━━━━━ Data for review

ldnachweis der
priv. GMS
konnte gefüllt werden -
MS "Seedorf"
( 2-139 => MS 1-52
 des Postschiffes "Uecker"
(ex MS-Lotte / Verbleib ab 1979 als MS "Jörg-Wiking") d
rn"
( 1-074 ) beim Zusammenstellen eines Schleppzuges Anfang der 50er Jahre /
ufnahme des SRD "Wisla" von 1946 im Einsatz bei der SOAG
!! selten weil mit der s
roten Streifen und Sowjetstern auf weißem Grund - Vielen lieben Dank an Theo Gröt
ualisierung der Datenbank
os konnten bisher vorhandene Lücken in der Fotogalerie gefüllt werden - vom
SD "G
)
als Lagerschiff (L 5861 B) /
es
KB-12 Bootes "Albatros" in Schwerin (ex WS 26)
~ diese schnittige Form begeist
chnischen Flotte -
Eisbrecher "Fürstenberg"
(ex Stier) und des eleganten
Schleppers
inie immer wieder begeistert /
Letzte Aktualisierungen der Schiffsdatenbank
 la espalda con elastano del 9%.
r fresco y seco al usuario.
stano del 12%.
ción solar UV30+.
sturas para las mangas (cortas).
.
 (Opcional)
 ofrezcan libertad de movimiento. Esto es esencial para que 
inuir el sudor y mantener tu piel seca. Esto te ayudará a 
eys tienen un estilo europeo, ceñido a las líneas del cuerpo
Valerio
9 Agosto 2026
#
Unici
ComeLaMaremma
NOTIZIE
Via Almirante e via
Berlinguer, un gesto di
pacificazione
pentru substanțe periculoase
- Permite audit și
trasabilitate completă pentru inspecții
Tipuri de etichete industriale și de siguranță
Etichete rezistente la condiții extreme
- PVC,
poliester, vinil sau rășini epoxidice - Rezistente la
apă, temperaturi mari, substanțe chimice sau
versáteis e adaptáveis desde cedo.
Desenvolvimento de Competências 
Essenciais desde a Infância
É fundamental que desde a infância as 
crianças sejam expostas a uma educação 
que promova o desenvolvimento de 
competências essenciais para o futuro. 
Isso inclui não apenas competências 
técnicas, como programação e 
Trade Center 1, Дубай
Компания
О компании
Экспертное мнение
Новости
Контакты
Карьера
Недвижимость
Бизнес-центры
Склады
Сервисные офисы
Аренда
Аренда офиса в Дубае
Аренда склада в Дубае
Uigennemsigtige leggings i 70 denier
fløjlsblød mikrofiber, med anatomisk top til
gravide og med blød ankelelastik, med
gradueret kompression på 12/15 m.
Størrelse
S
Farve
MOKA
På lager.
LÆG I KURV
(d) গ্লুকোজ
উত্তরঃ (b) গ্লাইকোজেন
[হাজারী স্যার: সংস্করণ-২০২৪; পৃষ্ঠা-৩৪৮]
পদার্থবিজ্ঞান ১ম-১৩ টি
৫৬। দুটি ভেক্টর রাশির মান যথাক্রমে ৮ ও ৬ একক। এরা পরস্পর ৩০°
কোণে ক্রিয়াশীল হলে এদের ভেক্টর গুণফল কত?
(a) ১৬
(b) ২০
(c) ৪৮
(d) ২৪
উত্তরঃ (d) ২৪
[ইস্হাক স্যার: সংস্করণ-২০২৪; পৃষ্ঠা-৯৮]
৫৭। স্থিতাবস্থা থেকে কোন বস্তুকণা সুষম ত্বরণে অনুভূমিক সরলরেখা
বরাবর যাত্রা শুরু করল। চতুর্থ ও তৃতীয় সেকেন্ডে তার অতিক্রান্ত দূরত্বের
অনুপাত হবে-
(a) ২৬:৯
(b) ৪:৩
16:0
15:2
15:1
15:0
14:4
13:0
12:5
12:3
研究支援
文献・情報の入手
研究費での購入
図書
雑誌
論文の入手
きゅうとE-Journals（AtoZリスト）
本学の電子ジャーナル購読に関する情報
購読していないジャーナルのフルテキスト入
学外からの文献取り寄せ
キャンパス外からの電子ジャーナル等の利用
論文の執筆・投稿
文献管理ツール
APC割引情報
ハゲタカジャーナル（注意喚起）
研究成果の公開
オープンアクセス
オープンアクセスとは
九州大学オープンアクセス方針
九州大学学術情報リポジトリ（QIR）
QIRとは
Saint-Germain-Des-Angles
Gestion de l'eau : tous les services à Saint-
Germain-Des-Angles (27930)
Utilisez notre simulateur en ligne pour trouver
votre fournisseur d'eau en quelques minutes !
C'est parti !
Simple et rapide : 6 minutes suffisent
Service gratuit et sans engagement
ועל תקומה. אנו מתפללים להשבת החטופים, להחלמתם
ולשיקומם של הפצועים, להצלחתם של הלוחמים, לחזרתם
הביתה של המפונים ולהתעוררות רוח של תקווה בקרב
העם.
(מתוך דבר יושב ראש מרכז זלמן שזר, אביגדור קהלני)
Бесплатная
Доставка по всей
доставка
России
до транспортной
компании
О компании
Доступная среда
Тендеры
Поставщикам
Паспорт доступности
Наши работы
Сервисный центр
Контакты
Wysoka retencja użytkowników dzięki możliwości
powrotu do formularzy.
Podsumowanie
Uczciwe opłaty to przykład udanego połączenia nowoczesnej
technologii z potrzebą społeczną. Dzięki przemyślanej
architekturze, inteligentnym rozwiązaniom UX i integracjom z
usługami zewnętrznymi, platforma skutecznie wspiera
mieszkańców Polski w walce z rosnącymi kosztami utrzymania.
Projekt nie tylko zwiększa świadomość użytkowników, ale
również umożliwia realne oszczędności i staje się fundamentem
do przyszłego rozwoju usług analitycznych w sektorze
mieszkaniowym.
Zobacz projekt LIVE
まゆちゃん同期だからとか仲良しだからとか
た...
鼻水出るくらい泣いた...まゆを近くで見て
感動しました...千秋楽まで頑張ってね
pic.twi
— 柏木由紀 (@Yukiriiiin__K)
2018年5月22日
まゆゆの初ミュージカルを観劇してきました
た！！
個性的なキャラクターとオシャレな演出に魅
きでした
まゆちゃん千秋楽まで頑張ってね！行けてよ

━━━━━━━━━━

» **Exercise brief**:
Go back to the listing above. Copy word for word the lines from the one with "কোণে ক্রিয়াশীল হলে এদের ভেক্টর গুণফল কত?" through the one with "Podsumowanie", and nothing more.

» **Output of the exercise**:
কোণে ক্রিয়াশীল হলে এদের ভেক্টর গুণফল কত?
(a) ১৬
(b) ২০
(c) ৪৮
(d) ২৪
উত্তরঃ (d) ২৪
[ইস্হাক স্যার: সংস্করণ-২০২৪; পৃষ্ঠা-৯৮]
৫৭। স্থিতাবস্থা থেকে কোন বস্তুকণা সুষম ত্বরণে অনুভূমিক সরলরেখা
বরাবর যাত্রা শুরু করল। চতুর্থ ও তৃতীয় সেকেন্ডে তার অতিক্রান্ত দূরত্বের
অনুপাত হবে-
(a) ২৬:৯
(b) ৪:৩
16:0
15:2
15:1
15:0
14:4
13:0
12:5
12:3
研究支援
文献・情報の入手
研究費での購入
図書
雑誌
論文の入手
きゅうとE-Journals（AtoZリスト）
本学の電子ジャーナル購読に関する情報
購読していないジャーナルのフルテキスト入
学外からの文献取り寄せ
キャンパス外からの電子ジャーナル等の利用
論文の執筆・投稿
文献管理ツール
APC割引情報
ハゲタカジャーナル（注意喚起）
研究成果の公開
オープンアクセス
オープンアクセスとは
九州大学オープンアクセス方針
九州大学学術情報リポジトリ（QIR）
QIRとは
Saint-Germain-Des-Angles
Gestion de l'eau : tous les services à Saint-
Germain-Des-Angles (27930)
Utilisez notre simulateur en ligne pour trouver
votre fournisseur d'eau en quelques minutes !
C'est parti !
Simple et rapide : 6 minutes suffisent
Service gratuit et sans engagement
ועל תקומה. אנו מתפללים להשבת החטופים, להחלמתם
ולשיקומם של הפצועים, להצלחתם של הלוחמים, לחזרתם
הביתה של המפונים ולהתעוררות רוח של תקווה בקרב
העם.
(מתוך דבר יושב ראש מרכז זלמן שזר, אביגדור קהלני)
Бесплатная
Доставка по всей
доставка
России
до транспортной
компании
О компании
Доступная среда
Тендеры
Поставщикам
Паспорт доступности
Наши работы
Сервисный центр
Контакты
Wysoka retencja użytkowników dzięki możliwości
powrotu do formularzy.
Podsumowanie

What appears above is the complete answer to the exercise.